Ipswich leads High Street recovery for Eastern region

High Streets in Peterborough and Ipswich are returning to pre-pandemic activity levels more rapidly than other cities in the Eastern region, according to new research by the Centre for Cities.

The statistics, which indicate average footfall levels in city centres for the last full week of August, show an overall recovery index of 79% for Peterborough and 78% for Ipswich, while Norwich and Cambridge footfall statistics are only two thirds (66% and 65% respectively) of the level they were at prior to the Covid-19 outbreak.

The Eastern branch of the insolvency and restructuring trade body R3 says the figures show the extent of the challenge facing the region’s High Streets as they strive to fight back from a virus which has caused footfall levels to tumble in city centres.

The research also looks at consumer spending and the return of workers to the city centre, comparing figures with pre-lockdown levels. Although all Eastern cities have experienced a sharp fall in both areas during the pandemic, recovery rates across the region are notably mixed.

High Street spending in Norwich appears to be closest to full recovery at 88%, while offline sales in Ipswich city centre have risen to 79% of their pre-lockdown figure. Peterborough and Cambridge rank at 75% and 69% respectively.

The region’s city centres have a low proportion of workers returning to the office, with Ipswich at 29% and Peterborough at 24%, while Norwich and Cambridge have an even smaller share, at 22% and 19%.

R3 Eastern Chair Alistair Bacon, of AMB Law in the region, said: “The research paints a very mixed picture for our cities and highlights the enormous challenge facing centrally-located businesses as they fight to recover post-lockdown.

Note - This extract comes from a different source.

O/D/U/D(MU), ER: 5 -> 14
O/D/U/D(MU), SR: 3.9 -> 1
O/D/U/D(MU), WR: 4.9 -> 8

“This struggle is compounded by the need for city centres to reinvent themselves over the longer term, with footfall impacted heavily by the rise in popularity of online shopping and more people working from home and socialising locally. 

“Government measures such as the Job Retention Scheme, tax payment deferrals and business rates holidays will have helped many city centre businesses in their battle for survival during the pandemic, but more still needs to be done if we are to see a significant recovery.

“Inevitably, there will be some city centre businesses which will continue to struggle and which are, or will be, seriously concerned about their ongoing financial health.

“If your company has significant cashflow difficulties, R3’s advice is not to hold back – talk to a qualified professional as soon as problems arise. Doing so will afford the best chance of recovery and will greatly improve the options for business rescue.